От сенчинской прозы всегда остается ощущение какой-то безнадежной недосказанности, за что автора уже причислили к апологетам «новой чернухи». Однако на этот раз Роман Сенчин попробовал, наконец, обустроить своих неприкаянных героев. По крайней мере, он сделал это формально, объединив всех их под общим названием. Все они демонстрируют, как нужно вести себя, чтобы быть пристроенными в царство «московских теней». Этого гарантированного общежития не стоит бояться, ведь это даже не загадочная и манящая своим гротескным ужасом потусторонняя обитель Юрия Мамлеева. Напротив, вся эта запредельщина обыденна. Герои ходят по одному и тому же кругу и познают исключительно то, что им предлагают: либо жизнь вытрезвителей, либо программу телепередач.

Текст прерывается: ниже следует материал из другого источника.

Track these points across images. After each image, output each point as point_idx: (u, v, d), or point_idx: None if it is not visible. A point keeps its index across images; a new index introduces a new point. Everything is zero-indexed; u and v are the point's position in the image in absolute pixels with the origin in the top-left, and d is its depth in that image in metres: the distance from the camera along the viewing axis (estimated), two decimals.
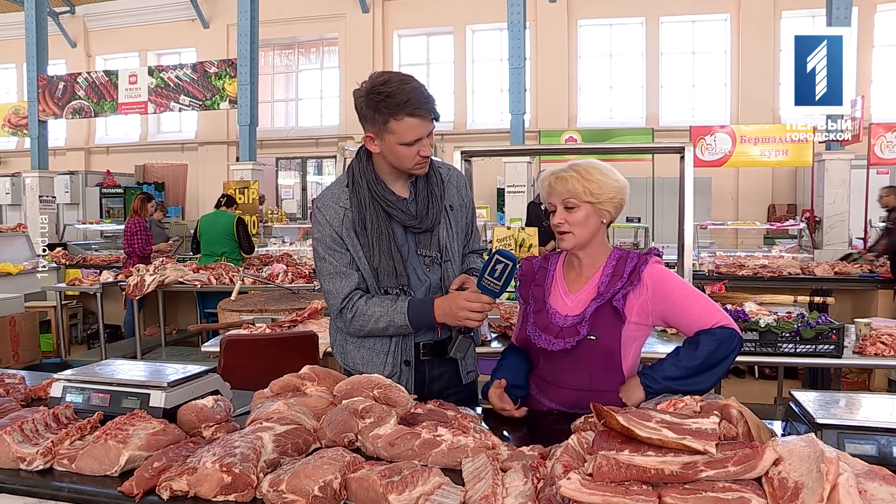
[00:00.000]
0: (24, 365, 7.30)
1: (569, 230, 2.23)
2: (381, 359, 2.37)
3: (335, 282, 2.33)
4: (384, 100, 2.17)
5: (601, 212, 2.22)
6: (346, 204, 2.34)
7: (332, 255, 2.33)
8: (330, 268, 2.34)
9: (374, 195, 2.32)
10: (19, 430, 1.81)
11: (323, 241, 2.34)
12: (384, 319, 2.28)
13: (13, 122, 14.45)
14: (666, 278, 2.22)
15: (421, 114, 2.18)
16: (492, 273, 2.16)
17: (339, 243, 2.33)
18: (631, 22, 15.31)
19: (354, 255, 2.32)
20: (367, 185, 2.33)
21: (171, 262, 8.01)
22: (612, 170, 2.25)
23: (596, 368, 2.21)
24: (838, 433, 1.64)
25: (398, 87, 2.17)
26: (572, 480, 1.40)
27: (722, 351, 2.09)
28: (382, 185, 2.34)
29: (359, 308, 2.30)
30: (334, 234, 2.33)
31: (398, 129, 2.19)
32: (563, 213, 2.24)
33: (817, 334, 3.60)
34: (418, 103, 2.17)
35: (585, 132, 12.84)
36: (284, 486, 1.52)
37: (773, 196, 14.21)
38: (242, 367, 3.39)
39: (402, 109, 2.16)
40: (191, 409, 1.93)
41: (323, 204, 2.37)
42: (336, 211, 2.34)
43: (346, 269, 2.33)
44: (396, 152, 2.24)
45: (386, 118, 2.18)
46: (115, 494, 1.60)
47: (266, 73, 16.72)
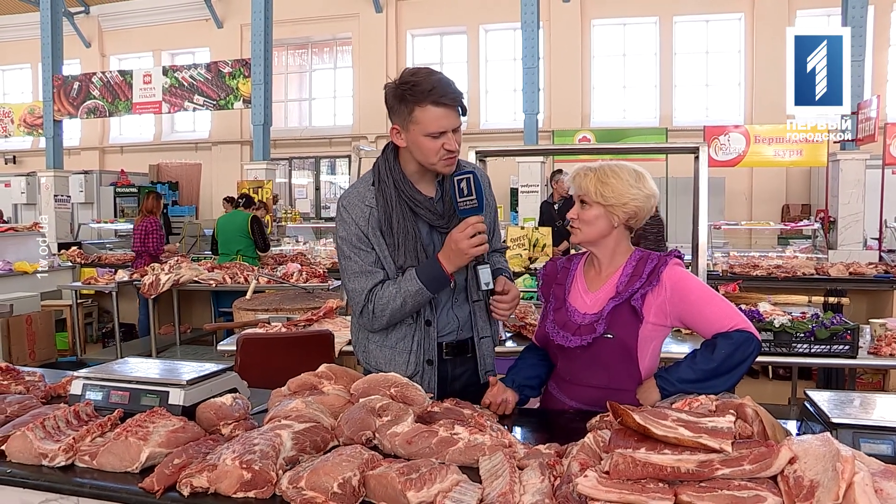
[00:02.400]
0: (40, 363, 7.36)
1: (578, 225, 2.29)
2: (404, 357, 2.37)
3: (360, 280, 2.33)
4: (410, 89, 2.18)
5: (611, 215, 2.24)
6: (371, 203, 2.33)
7: (357, 253, 2.33)
8: (355, 267, 2.33)
9: (400, 194, 2.32)
10: (41, 426, 1.84)
11: (348, 239, 2.34)
12: (399, 295, 2.27)
13: (28, 122, 14.53)
14: (685, 280, 2.23)
15: (446, 102, 2.18)
16: (461, 194, 2.21)
17: (365, 242, 2.32)
18: (644, 21, 15.25)
19: (380, 254, 2.32)
20: (393, 184, 2.32)
21: (185, 261, 8.06)
22: (639, 176, 2.26)
23: (613, 366, 2.22)
24: (854, 433, 1.65)
25: (426, 77, 2.18)
26: (589, 478, 1.41)
27: (739, 355, 2.09)
28: (409, 183, 2.33)
29: (377, 296, 2.30)
30: (360, 232, 2.32)
31: (423, 119, 2.19)
32: (577, 208, 2.29)
33: (832, 335, 3.59)
34: (443, 92, 2.17)
35: (599, 132, 12.79)
36: (304, 482, 1.54)
37: (788, 196, 14.13)
38: (259, 366, 3.42)
39: (426, 97, 2.16)
40: (209, 407, 1.95)
41: (349, 202, 2.37)
42: (362, 210, 2.33)
43: (372, 267, 2.32)
44: (421, 145, 2.23)
45: (411, 107, 2.19)
46: (136, 490, 1.62)
47: (280, 73, 16.75)
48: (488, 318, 2.48)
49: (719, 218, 11.88)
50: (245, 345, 3.56)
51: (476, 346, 2.46)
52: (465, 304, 2.44)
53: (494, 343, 2.54)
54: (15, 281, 8.56)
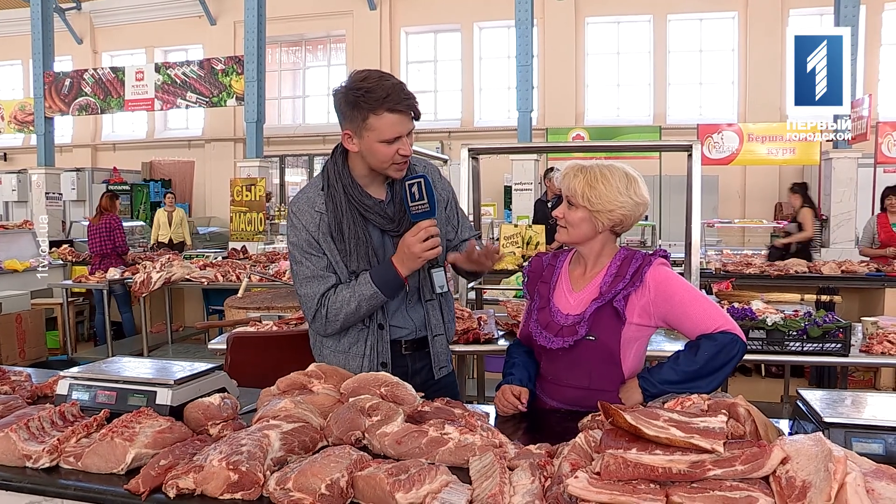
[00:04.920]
0: (31, 362, 7.33)
1: (564, 225, 2.27)
2: (358, 362, 2.36)
3: (312, 285, 2.31)
4: (363, 95, 2.14)
5: (596, 221, 2.21)
6: (321, 208, 2.32)
7: (308, 259, 2.31)
8: (307, 272, 2.32)
9: (350, 199, 2.30)
10: (25, 427, 1.80)
11: (299, 245, 2.32)
12: (354, 299, 2.26)
13: (19, 119, 14.47)
14: (669, 280, 2.20)
15: (401, 109, 2.16)
16: (413, 199, 2.19)
17: (316, 248, 2.31)
18: (638, 20, 15.27)
19: (332, 259, 2.31)
20: (343, 189, 2.30)
21: (177, 258, 8.03)
22: (630, 182, 2.21)
23: (595, 368, 2.21)
24: (846, 432, 1.64)
25: (378, 83, 2.14)
26: (580, 479, 1.40)
27: (722, 357, 2.07)
28: (359, 188, 2.31)
29: (330, 300, 2.29)
30: (310, 238, 2.31)
31: (378, 126, 2.16)
32: (564, 207, 2.27)
33: (824, 333, 3.58)
34: (398, 99, 2.14)
35: (593, 130, 12.80)
36: (291, 484, 1.52)
37: (780, 194, 14.16)
38: (249, 365, 3.38)
39: (381, 105, 2.13)
40: (197, 407, 1.93)
41: (298, 208, 2.35)
42: (312, 216, 2.32)
43: (323, 272, 2.31)
44: (375, 151, 2.20)
45: (365, 114, 2.16)
46: (122, 492, 1.60)
47: (273, 70, 16.73)
48: (441, 317, 2.48)
49: (713, 216, 11.93)
50: (235, 343, 3.53)
51: (430, 344, 2.46)
52: (418, 306, 2.43)
53: (448, 339, 2.54)
54: (5, 279, 8.52)
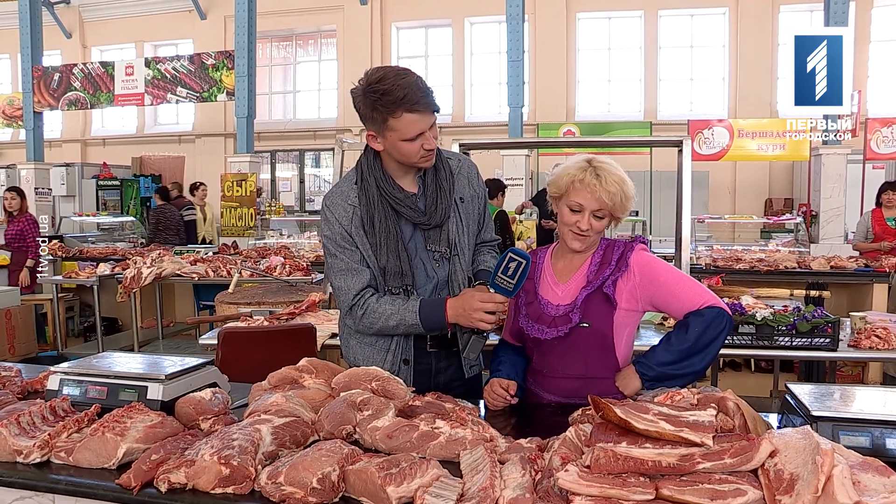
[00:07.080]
0: (21, 358, 7.28)
1: (589, 234, 2.24)
2: (382, 356, 2.38)
3: (346, 278, 2.32)
4: (381, 98, 2.14)
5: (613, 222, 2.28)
6: (354, 202, 2.33)
7: (342, 252, 2.32)
8: (341, 264, 2.33)
9: (382, 193, 2.31)
10: (16, 422, 1.80)
11: (333, 238, 2.34)
12: (395, 318, 2.26)
13: (8, 114, 14.39)
14: (652, 263, 2.26)
15: (419, 108, 2.15)
16: (505, 271, 2.11)
17: (349, 241, 2.32)
18: (629, 15, 15.28)
19: (364, 252, 2.31)
20: (375, 183, 2.32)
21: (168, 254, 7.99)
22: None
23: (591, 355, 2.23)
24: (833, 425, 1.65)
25: (394, 83, 2.13)
26: (570, 472, 1.41)
27: (712, 331, 2.12)
28: (390, 181, 2.33)
29: (370, 305, 2.29)
30: (344, 231, 2.32)
31: (398, 127, 2.17)
32: (590, 220, 2.21)
33: (813, 328, 3.61)
34: (416, 98, 2.13)
35: (584, 125, 12.81)
36: (283, 478, 1.52)
37: (771, 190, 14.24)
38: (240, 360, 3.39)
39: (399, 106, 2.13)
40: (189, 402, 1.93)
41: (332, 202, 2.37)
42: (345, 209, 2.33)
43: (358, 265, 2.32)
44: (400, 149, 2.22)
45: (385, 116, 2.16)
46: (113, 487, 1.60)
47: (264, 65, 16.65)
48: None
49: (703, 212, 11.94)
50: (226, 338, 3.54)
51: (459, 341, 2.43)
52: None
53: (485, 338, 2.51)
54: None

Спасительная театральность
Чуть ли не у всех героев Сенчина жены -- актрисы, причем неудавшиеся. Жены эти знакомы друг с другом и, собравшись, трогательно мечтают когда-нибудь сыграть «Трех сестер». Однако максимум, на что они могут претендовать на самом деле, -- второстепенные роли в маленьких театриках, где собираются друзья и родственники актеров. Крошечная театральная студия есть и в романе Александра Снегирева «Нефтяная Венера». Там «Ромео и Джульетту» ставят актеры с синдромом Дауна. Своего 16-летнего сына сюда приводит герой романа, молодой разведенный архитектор. Но даже камерность этого терапевтического театра не гарантирует защиты от внешнего мира: сын должен играть Меркуцио, но эту роль перекупает для своего ребенка более состоятельный папа.

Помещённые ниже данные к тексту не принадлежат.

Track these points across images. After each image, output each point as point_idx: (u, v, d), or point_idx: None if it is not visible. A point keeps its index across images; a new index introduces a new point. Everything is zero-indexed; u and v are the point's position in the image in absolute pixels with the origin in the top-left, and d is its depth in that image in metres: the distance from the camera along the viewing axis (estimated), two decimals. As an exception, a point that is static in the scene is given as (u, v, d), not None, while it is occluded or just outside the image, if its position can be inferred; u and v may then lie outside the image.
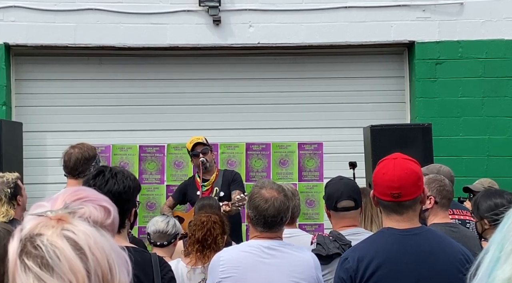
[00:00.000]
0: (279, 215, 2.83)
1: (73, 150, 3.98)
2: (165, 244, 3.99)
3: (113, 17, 6.86)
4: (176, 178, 6.26)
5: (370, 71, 7.22)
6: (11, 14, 6.78)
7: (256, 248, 2.86)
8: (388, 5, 6.97)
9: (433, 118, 6.61)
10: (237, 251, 2.94)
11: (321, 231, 6.24)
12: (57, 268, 0.98)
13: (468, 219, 3.78)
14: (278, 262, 2.84)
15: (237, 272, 2.82)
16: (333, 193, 3.27)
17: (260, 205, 2.83)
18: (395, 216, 2.48)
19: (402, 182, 2.44)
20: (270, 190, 2.87)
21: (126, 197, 2.43)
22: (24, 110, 6.96)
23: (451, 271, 2.41)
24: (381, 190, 2.47)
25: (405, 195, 2.45)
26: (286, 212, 2.85)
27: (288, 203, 2.88)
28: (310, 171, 6.39)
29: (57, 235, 1.01)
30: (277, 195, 2.85)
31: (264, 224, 2.85)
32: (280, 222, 2.86)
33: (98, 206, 1.15)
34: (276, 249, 2.86)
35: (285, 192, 2.95)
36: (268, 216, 2.82)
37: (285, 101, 7.13)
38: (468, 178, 6.58)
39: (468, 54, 6.94)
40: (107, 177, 2.42)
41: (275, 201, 2.83)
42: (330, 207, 3.28)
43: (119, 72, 7.11)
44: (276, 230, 2.88)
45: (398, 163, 2.48)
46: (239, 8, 6.94)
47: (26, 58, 7.02)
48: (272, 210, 2.82)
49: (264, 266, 2.83)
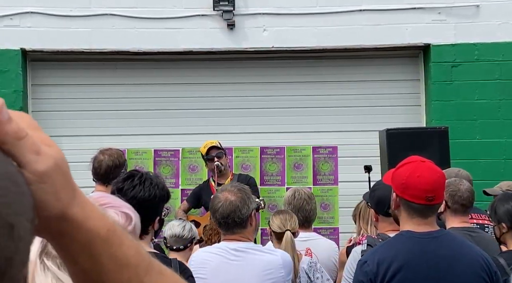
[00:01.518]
0: (229, 216, 2.87)
1: (103, 157, 3.96)
2: (181, 248, 4.00)
3: (127, 22, 6.90)
4: (191, 182, 6.27)
5: (385, 75, 7.19)
6: (27, 20, 6.84)
7: (223, 250, 2.92)
8: (403, 8, 6.93)
9: (449, 121, 6.56)
10: (206, 252, 3.01)
11: (336, 234, 6.21)
12: None
13: (487, 223, 3.74)
14: (245, 264, 2.88)
15: (204, 273, 2.87)
16: (385, 197, 3.21)
17: (213, 206, 2.93)
18: (419, 219, 2.45)
19: (437, 185, 2.43)
20: (226, 192, 2.94)
21: (151, 205, 2.42)
22: (40, 115, 7.01)
23: (471, 275, 2.39)
24: (416, 193, 2.42)
25: (437, 198, 2.44)
26: (237, 212, 2.87)
27: (241, 204, 2.90)
28: (325, 174, 6.37)
29: None
30: (229, 196, 2.90)
31: (220, 225, 2.94)
32: (233, 223, 2.89)
33: (120, 212, 1.16)
34: (243, 251, 2.91)
35: (243, 193, 2.95)
36: (220, 217, 2.89)
37: (299, 105, 7.12)
38: (485, 182, 6.51)
39: (484, 56, 6.89)
40: (135, 182, 2.42)
41: (225, 202, 2.88)
42: (380, 211, 3.21)
43: (134, 77, 7.14)
44: (236, 231, 2.91)
45: (430, 166, 2.46)
46: (253, 12, 6.95)
47: (42, 64, 7.08)
48: (222, 211, 2.88)
49: (230, 267, 2.88)
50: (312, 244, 3.72)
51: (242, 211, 2.90)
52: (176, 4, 6.94)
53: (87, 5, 6.87)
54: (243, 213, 2.90)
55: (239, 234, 2.93)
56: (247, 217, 2.92)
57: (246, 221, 2.93)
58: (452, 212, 3.33)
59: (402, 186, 2.46)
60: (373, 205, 3.29)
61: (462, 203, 3.33)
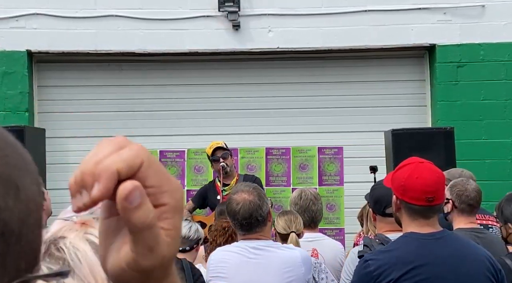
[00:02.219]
0: (252, 216, 2.87)
1: None
2: (187, 249, 4.00)
3: (133, 23, 6.91)
4: (197, 183, 6.28)
5: (390, 75, 7.18)
6: (33, 21, 6.87)
7: (243, 248, 2.91)
8: (408, 8, 6.92)
9: (455, 121, 6.55)
10: (225, 251, 3.00)
11: (342, 235, 6.21)
12: (77, 270, 1.00)
13: (491, 224, 3.74)
14: (265, 261, 2.88)
15: (224, 272, 2.87)
16: (383, 197, 3.18)
17: (232, 209, 2.90)
18: (422, 220, 2.45)
19: (437, 186, 2.42)
20: (241, 193, 2.93)
21: None
22: (46, 117, 7.04)
23: (477, 274, 2.39)
24: (415, 195, 2.42)
25: (438, 199, 2.44)
26: (259, 211, 2.88)
27: (261, 202, 2.91)
28: (330, 175, 6.37)
29: (79, 238, 1.03)
30: (247, 197, 2.90)
31: (242, 227, 2.92)
32: (256, 222, 2.89)
33: None
34: (263, 249, 2.90)
35: (259, 192, 2.97)
36: (242, 219, 2.88)
37: (304, 106, 7.12)
38: (491, 182, 6.50)
39: (490, 56, 6.87)
40: None
41: (244, 203, 2.88)
42: (378, 211, 3.20)
43: (139, 78, 7.16)
44: (257, 230, 2.92)
45: (428, 167, 2.45)
46: (258, 13, 6.95)
47: (48, 65, 7.10)
48: (243, 212, 2.87)
49: (251, 265, 2.87)
50: (318, 245, 3.72)
51: (262, 208, 2.91)
52: (181, 5, 6.95)
53: (93, 7, 6.89)
54: (263, 211, 2.91)
55: (259, 233, 2.93)
56: (266, 214, 2.94)
57: (266, 218, 2.94)
58: (459, 212, 3.32)
59: (402, 188, 2.45)
60: (372, 204, 3.29)
61: (469, 203, 3.32)
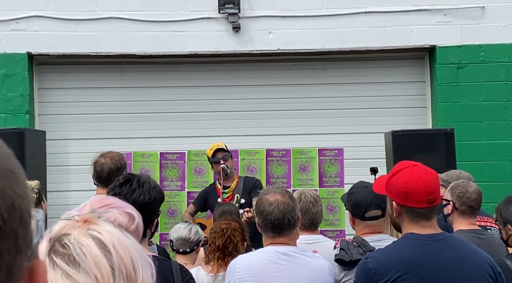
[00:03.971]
0: (285, 217, 2.84)
1: (105, 160, 3.98)
2: (187, 251, 4.01)
3: (133, 25, 6.92)
4: (197, 185, 6.28)
5: (390, 76, 7.18)
6: (34, 24, 6.87)
7: (273, 254, 2.86)
8: (408, 10, 6.93)
9: (455, 123, 6.55)
10: (254, 257, 2.94)
11: (342, 237, 6.20)
12: (83, 264, 1.04)
13: (490, 225, 3.73)
14: (296, 268, 2.84)
15: (254, 279, 2.83)
16: (361, 202, 3.17)
17: (265, 209, 2.86)
18: (423, 222, 2.45)
19: (435, 186, 2.44)
20: (274, 194, 2.90)
21: (151, 208, 2.43)
22: (47, 119, 7.04)
23: (477, 276, 2.39)
24: (417, 198, 2.42)
25: (437, 198, 2.46)
26: (291, 213, 2.86)
27: (293, 204, 2.89)
28: (331, 176, 6.37)
29: (83, 234, 1.07)
30: (281, 198, 2.87)
31: (273, 228, 2.86)
32: (288, 224, 2.86)
33: (123, 212, 1.18)
34: (293, 255, 2.86)
35: (290, 194, 2.96)
36: (274, 219, 2.84)
37: (305, 107, 7.12)
38: (492, 183, 6.50)
39: (490, 58, 6.87)
40: (134, 186, 2.43)
41: (279, 204, 2.85)
42: (357, 215, 3.20)
43: (140, 80, 7.17)
44: (287, 233, 2.89)
45: (423, 169, 2.47)
46: (259, 15, 6.95)
47: (48, 67, 7.11)
48: (277, 213, 2.83)
49: (281, 272, 2.83)
50: (318, 246, 3.72)
51: (295, 211, 2.89)
52: (182, 7, 6.96)
53: (93, 9, 6.90)
54: (296, 213, 2.89)
55: (288, 237, 2.89)
56: (297, 218, 2.92)
57: (296, 222, 2.92)
58: (460, 213, 3.31)
59: (402, 194, 2.44)
60: (350, 208, 3.25)
61: (470, 205, 3.31)
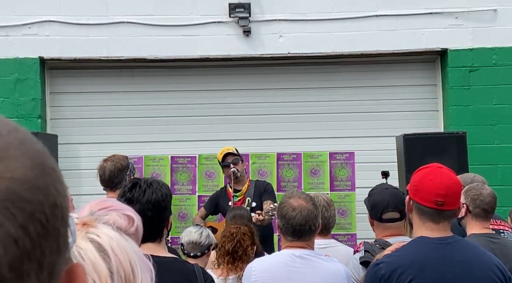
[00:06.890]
0: (307, 223, 2.84)
1: (106, 163, 4.10)
2: (198, 254, 4.01)
3: (144, 29, 6.95)
4: (208, 188, 6.28)
5: (402, 80, 7.16)
6: (45, 28, 6.92)
7: (288, 257, 2.86)
8: (419, 13, 6.90)
9: (467, 126, 6.51)
10: (269, 260, 2.96)
11: (353, 241, 6.18)
12: None
13: (503, 229, 3.70)
14: (311, 271, 2.83)
15: (269, 282, 2.83)
16: (379, 203, 3.17)
17: (288, 214, 2.86)
18: (430, 224, 2.46)
19: (448, 191, 2.43)
20: (298, 199, 2.89)
21: (165, 204, 2.48)
22: (58, 123, 7.08)
23: (487, 280, 2.38)
24: (425, 196, 2.45)
25: (448, 204, 2.44)
26: (314, 220, 2.86)
27: (317, 212, 2.89)
28: (342, 180, 6.35)
29: (81, 237, 1.06)
30: (305, 204, 2.87)
31: (293, 233, 2.86)
32: (309, 230, 2.86)
33: (122, 215, 1.18)
34: (308, 259, 2.86)
35: (314, 201, 2.96)
36: (296, 225, 2.84)
37: (315, 111, 7.11)
38: (504, 187, 6.45)
39: (502, 61, 6.83)
40: (143, 187, 2.47)
41: (302, 209, 2.84)
42: (374, 216, 3.20)
43: (151, 84, 7.19)
44: (306, 238, 2.88)
45: (445, 172, 2.48)
46: (269, 19, 6.96)
47: (60, 72, 7.15)
48: (300, 218, 2.83)
49: (296, 275, 2.83)
50: (331, 251, 3.71)
51: (317, 218, 2.90)
52: (193, 11, 6.98)
53: (104, 13, 6.94)
54: (318, 220, 2.90)
55: (306, 241, 2.90)
56: (318, 225, 2.93)
57: (317, 229, 2.93)
58: (473, 216, 3.28)
59: (414, 188, 2.50)
60: (368, 209, 3.26)
61: (483, 208, 3.29)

В «Нефтяной Венере» Александра Снегирева, в чьем послужном списке премия «Дебют» и роман «Как мы бомбили Америку», происходит освобождение от постмодернистского канона. Если раньше историю о жизни с не совсем полноценным человеком нельзя было не нагрузить ерническими смыслами и кивками в сторону советской власти, то теперь за подобным сюжетом совсем не обязательно должен волочиться тяжелый шлейф иносказаний. И даже производное от слова «нефть» в названии романа оказывается ложной приманкой. Автор просто рассказывает, как после смерти родителей герой остался с сыном, которого не может отдать в интернат, но с которым не знает, что делать. Вместо тяжелых будней нас ждет череда трагикомических сценок: действие вертится вокруг похищенной картины, герои общаются с девушками и ходят в театр. В конце концов, сын погибает, но его отец делает вполне житейский вывод, мол, все же успел «пожить». Сам герой остается в каком-то эйфорическом состоянии. Получилось даже весьма современно, с большой долей цинизма, без которого, видимо, скоро уже не сможет обходиться великая русская литература.
Ускоренный Армагеддон
Роман Дениса Гуцко «Домик в Армагеддоне» поначалу обретает форму унылой агитки. Его главный герой, 18-летний Фима, с юношеским пылом принимает идеологию молодежной военно-православной дружины. Свои взгляды Фима излагает довольно шаблонно, особенно когда речь идет о «царстве порока», городе-казино, словно по заказу расположившемся рядом с лагерем «церковного спецназа». Однако вскоре расстановка сил меняется. Высшее начальство неожиданно решает распустить дружину, так что герой получает возможность взглянуть на свой замкнутый мирок со стороны. Оставленные сами на себя ребята пробуют примкнуть к старшей националистической общине. Но там им предстоит увидеть совсем другое, не благостное. Условно говоря, «пионеры» разоблачают «комсомольцев», которые, почуяв измену, тут же хватаются за топор.
Денис Гуцко, лауреат Букеровской премии 2005 года, в предыдущем романе «День покемона» показал, как можно сломать человека. Теперь он живописует перерождение персонажа: его герой отрекается от отца-неудачника и записывается в «сыновья» абстрактной «Родине-матери».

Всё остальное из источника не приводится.